KAPAK- Canınız Sağ Olsun

Günlük hayatta zaman zaman duyduğumuz, kullandığımız bir cümle: “Canın sağ olsun!” Türkçeden başka dillerde kullanılmayan; bir kişiye teselli vermek, hata ve eksiğinin önemsenmediğini belirtmek anlamına gelen oldukça babacan bir cümle… Babacan diyorum çünkü: Kızılacak, yanlış, olmaması gereken her ne yapmışsanız muhatabınız size bu cümleyi samimiyetle kuruyorsa sizi önemsiyor demektir.
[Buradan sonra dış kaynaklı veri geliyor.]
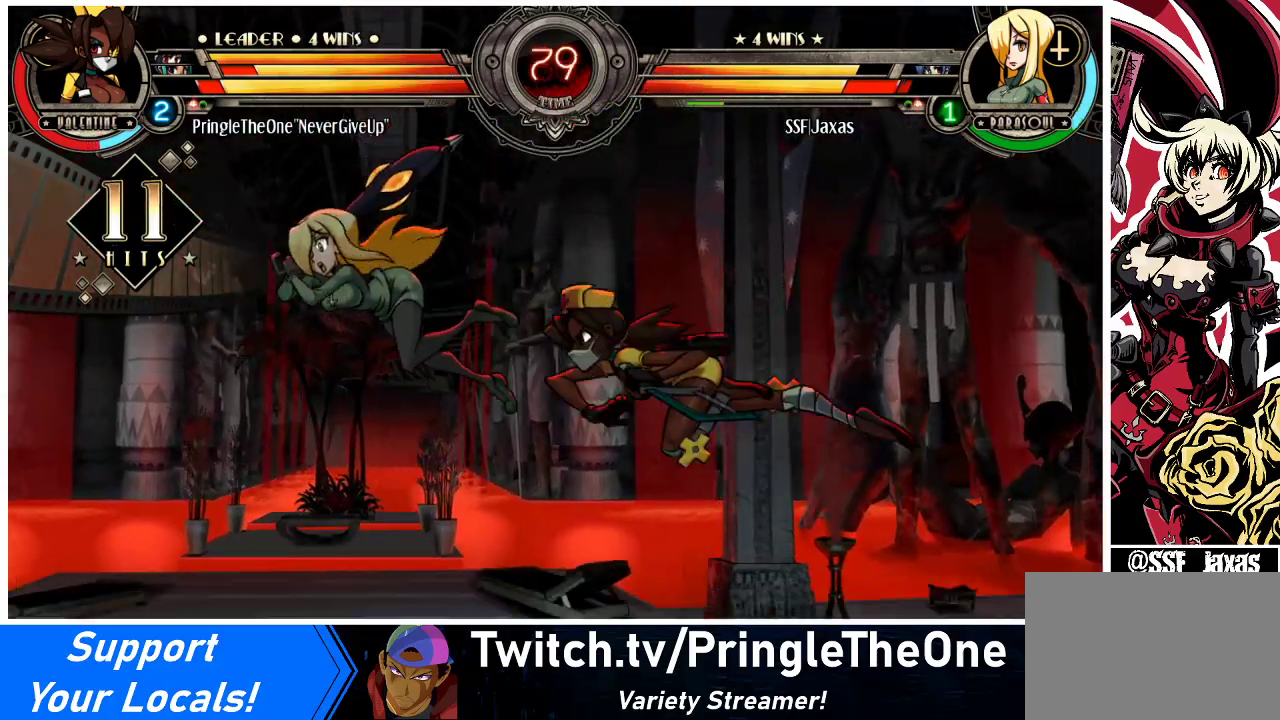
{"buttons": ["DPAD_RIGHT"], "events": [[167, "SQUARE", "down"], [233, "SQUARE", "up"], [467, "DPAD_LEFT", "up"], [500, "DPAD_RIGHT", "down"]]}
Dilimize oldukça manidar bir cümleyle işlenmiş olan can güvenliği, Zarurat-ı Diniye’den yani dinin vazgeçilmez değerlerinden biri, hatta ilkidir. Çünkü can güvenliğine sahip olmayan bir bireyin diğer haklara sahip olması düşünülemez. Allah azze ve celle insanı en güzel bir şekilde yaratmış (Tin, 5), yeryüzünde halife olarak görevlendirmiş (Bakara, 30) ve Kur’an’ı insana indirerek (Nahl, 44) muhatap olma şerefini lütfetmiştir. Yine Kur’an’da birçok ayette “Ey insanlar” diye hitap edilmesi, kainatın onun emrine verilmesi de insana verilen değeri göstermektedir.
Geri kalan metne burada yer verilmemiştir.